This day seems surrealistic and there is a shift in the space-time continuum which makes it seem like everything is amorphous, even making tea or wandering across the great room to the west windows - to watch the evening hold its breath, like the few milliseconds before an earthquake... This puts me in mind of the dreamlike correspondence I enjoyed with Isaac Asimov many years ago, just before he became so ill.
"As I understand it," I wrote to him, responding to a fairly complex letter I had received from him the week before about time/dimension travel, "relativity creates a dimension irrelative to that of the starting point of travel. And although mathematical formulae are necessary for the journey, once there (wherever "there" is) there are no numbers - not as we define them.
If distance, time and the occupation of space exist in our dimension, then they do not exist as we know them in the final destination you mention. Relativity only applies to the travel itself, not the universe attained by travel. Anything measurable, then stays in our dimension. Only the immeasurable transcends the dimension barrier. Mathematics as we know it serves only as a vehicle to arrive - once there, it will not even get us back since once there, we would no longer occupy space.
In the jump to hyperspace, as your Bailey [a character in one of Asimov's novels] describes it, a traveller to this new dimension is turned "inside out". If he continues moving through measurable space, it is possible that he can jump back. But once he has stopped moving, he no longer exists as an entity to which any mathematical formulae would apply.

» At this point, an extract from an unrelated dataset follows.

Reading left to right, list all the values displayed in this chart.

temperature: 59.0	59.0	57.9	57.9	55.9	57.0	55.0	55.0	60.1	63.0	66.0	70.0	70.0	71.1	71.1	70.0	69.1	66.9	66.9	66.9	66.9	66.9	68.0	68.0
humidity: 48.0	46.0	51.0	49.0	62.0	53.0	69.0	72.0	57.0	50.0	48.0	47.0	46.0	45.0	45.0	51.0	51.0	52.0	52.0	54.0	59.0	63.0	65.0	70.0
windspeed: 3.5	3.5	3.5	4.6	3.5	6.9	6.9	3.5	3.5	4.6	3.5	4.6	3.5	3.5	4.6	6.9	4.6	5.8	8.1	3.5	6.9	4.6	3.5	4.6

I've been thinking that what we need is a true cohesive pattern of how space actually works. Not time. Time is not properly a mathematical concept, anyway - it has merely been borrowed for prediction. we must project human thought into the universe in some suitable vehicle - (tachyons?) so that it exists apart from the finite brain, and then, only then, via some string theory connective can the human experience another dimension without his body having to do so.
These are the sorts of things that occupy my mind. I worry about parallel universes, an eccentricity I have passed on to elder son, Christopher, who must have imbibed it in the womb. When he got to be about 9 or so, I did my best to soothe his nocternal mental wanderings in search of the ultimate limits of the universe and, to keep him calm, never brought up these subjects in the evening, so that he would sleep.
My younger son, on the other hand, sleeps well. His world consists of what he understands with a brief and comradely acknowledgement of the realms beyond - benevolent and entirely without interest. And I am not doing him a disservice - he, like my husband, who as you know brought the Star Trek universe to the world, believes there is no point in worrying about these things.
Christopher and I also believe there is no point to worrying about these things, but we also believe that not everything needs a point.
What do you think?"
Dr. Asimov, as I called him then, wrote back a week or so later with a splendid diagram in the margin of his letter and illegible notes. I wish I still had it.